I have been faced with the fee objection once or twice (probably thousands of times) over the years. It is generally the first question most investors ask when looking for a property manager.
It is understandable that investors are concerned with the outgoings, after all, the return on investment must be sustainable long term, and it needs to be an asset, not a liability.
The thing is, selecting a property manager is not like comparing interest rates, where we understand that the rates are controlled by the Reserve Bank to a certain degree. We also know we can negotiate with the bank if they don’t “come to the party”. The difference is, there is a very important service behind property management. Unless you are an investor who has experienced poor property management service, it is likely that we all appear much the same. The glossy brochures, print media, video marketing and websites suggest that the service provided or promised are essentially the same. So in this case, the only decision the investor needs to make is who will offer the best deal on fees.
While it may appear this way, it is generally not the case and the small difference in percentage fees will become irrelevant in the scheme of things.
Don’t worry, I am not going to rattle on about how we (@home) provide “better service” than the rest because let’s face it, everyone will promise that.
What I can do, is demonstrate how we (@home Property) add value to our clients with the very best risk management processes, systems, and resources available to get the best results and return a higher yield from the investment. When you are considering the costs you should consider ALL costs, I refer to this as “the gap” between fees and true cost.
- Management fees – the cost of professional management
- Outgoings - maintenance, accounting, land tax, rates, water etc.

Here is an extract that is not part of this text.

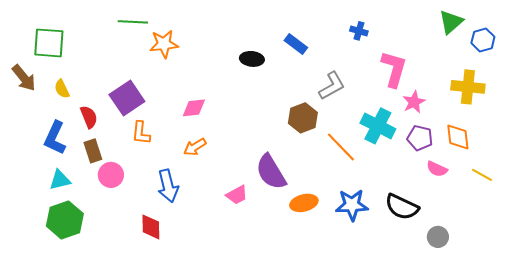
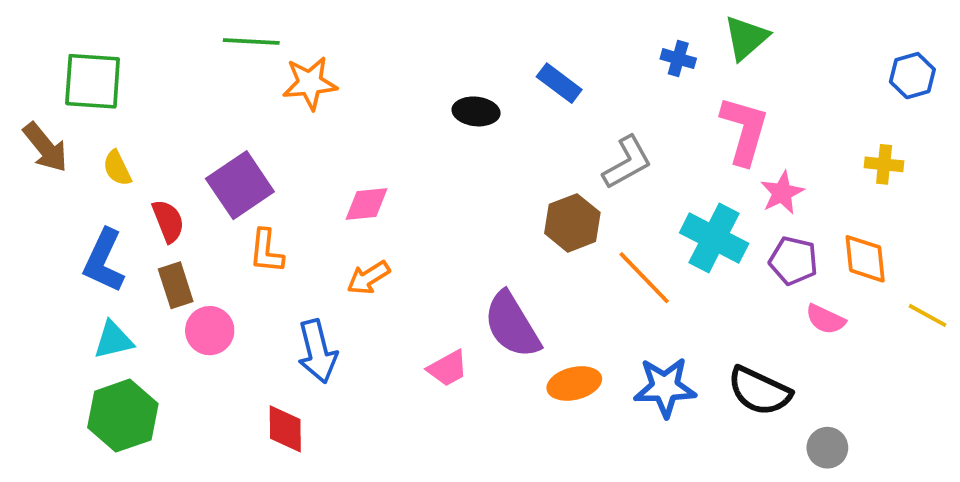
green triangle: (451, 22) -> (746, 38), moved
yellow cross: (468, 87) -> (884, 164), size x0.6
yellow line: (482, 175) -> (928, 315), moved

- The cost of poor management (choosing the wrong agent) - Poor tenant selection, vacancy management, undetected maintenance or damage, reactive management rather than proactive management, poor attention to detail, lack of knowledge (legislation requirements), poor systems, high staff turnover, poor record keeping and poor negotiation skills.
You should then consider how the income can vary. Just because an agent quotes the highest rent doesn't always mean you will achieve a higher return. You should consider the annual income rather than the weekly rent quoted.

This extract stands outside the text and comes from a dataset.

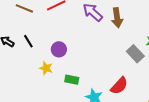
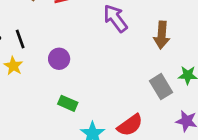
brown arrow: (117, 18) -> (162, 35), moved
yellow star: (46, 68) -> (13, 66), moved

Ask yourself and/or the agent these questions;
- Has the property manager demonstrated that the rent quoted is achievable, based on comparable results?
- How long are you prepared to have the property vacant at the highest end of the market and what is the annual cost of extended vacancy compared to a 5% adjustment in the weekly rent over 12 months?
- What is the proposed marketing strategy to achieve the best annual return/yield?
- How will they market the property to achieve maximum exposure? Do they have a large network/database of quality potential tenants?
- How do they qualify potential tenants in order to find the best possible tenant?
- What risk management procedures does the agency have in place in the event something goes wrong? How knowledgeable are they, what experience is behind the business and the team? Can the results be demonstrated?
- Can they demonstrate better than average statistics? for example; what is the current average vacancy rate, letting period (days on market), rent arrears for the office.
- What do others say about the agency? Look them up and check out the client feedback. Are they professionals and will they represent you well?
- Does the property manager/agent come across as a good negotiator? Remembering that if they are firm with you, they will do the same when they represent you. If they are quick to allow you to out negotiate them, how well will they manage the demands of your tenant?
In summary, remember to consider the “gaps”. I have seen far too many investors make the mistake of choosing an agent based on fees alone and it rarely provides the outcome they were hoping for.